The trope of the dead mother is hardly novel, but Tartt goes well beyond all the usual conventions to really look at what the loss of a beloved parent does to a vulnerable person who is not quite a child but certainly not yet adult. I ached for Theo, for his misery and his despair, his guilt and his isolation and his gut-deep loneliness. From his stint with family friends the Barbours (and what a strange household that is) to his two years in Las Vegas with his unpredictable and unpleasant father, Theo drifts along in a bubble, a walking wall of pain that can’t express itself. He clings to the illicitly obtained painting like a life-raft in a vast ocean of travail.

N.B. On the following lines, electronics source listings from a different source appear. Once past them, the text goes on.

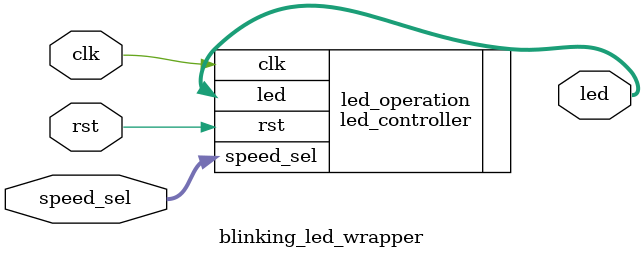
<source format=sv>
`timescale 1ns / 1ps


module blinking_led_wrapper(
    input logic clk,
    input logic rst,
    input logic [27:0] speed_sel,
    output logic [3:0] led
    );
    
    led_controller led_operation(
        .clk(clk),
        .rst(rst),
        .speed_sel(speed_sel),
        .led(led)
        );
endmodule

</source>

After a drug-fueled stay in Las Vegas, Theo resurfaces in New York to learn the antiques trade (in company with Hobie, the business partner of the same old man that Theo rescued the signet ring from in the bomb blast – which is typical Tartt circling of the plot arc). His moral erosion, his existential sense of meaningless and despair, and his unrequited romantic obsession with Pippa (who was Welty’s great-niece and hence connected to Hobie) all combine with his increasing drug use to lead him down some very questionable business paths. He reconnects with the now sadly-depleted Barbours, and gets involved with the bright, brittle and duplicitous Kitsey, the daughter of the house. And all the while, the priceless painting that he stole from the wreckage lies hidden, swaddled in multiple layers of packing, in an anonymous storage locker.

Or does it?

The book shifts quite jarringly about three-quarters of the way through from being an extended Bildungsroman into being a gritty (ish) underbelly-of-crime gangland revenge tale. It’s not that this is exactly inconsistent – the plot leads quite logically, if you don’t look too hard, to the moment where Theo ends up shooting and killing a man – but the stylistic jump is a bit awkward, and I felt, a little rushed. That said, the Amsterdam sequence is very exciting in the way that well-written crime stories are, and Tartt’s resolution of it is nothing short of brilliant; providing a plausible outcome in which Theo is not only free, but rich, is no mean feat, but she manages it thoroughly.

My only real quibble with the book, and it is a minor one, is Tartt’s uncharacteristic decision to drag out the ending with a lengthy series of moral and philosophical musings. It sits uneasily with the rest of the novel; one of the things I admire most in the book as a whole is her light and effortless integration of existentialism into the lived experiences of her characters. It’s not that Theo’s thoughts of What it All Means, If Anything are uninteresting, but more than they are underlined in thick black ink instead of being allowed to emerge from between the slips and gaps of the action.

Ultimately, though, this is a minor consideration in the context of a book that was actually worth the 11-year wait. No surprise that it won the Pulitzer Prize, and I would place it as a Man Booker longlist favourite now that Americans are allowed into that race.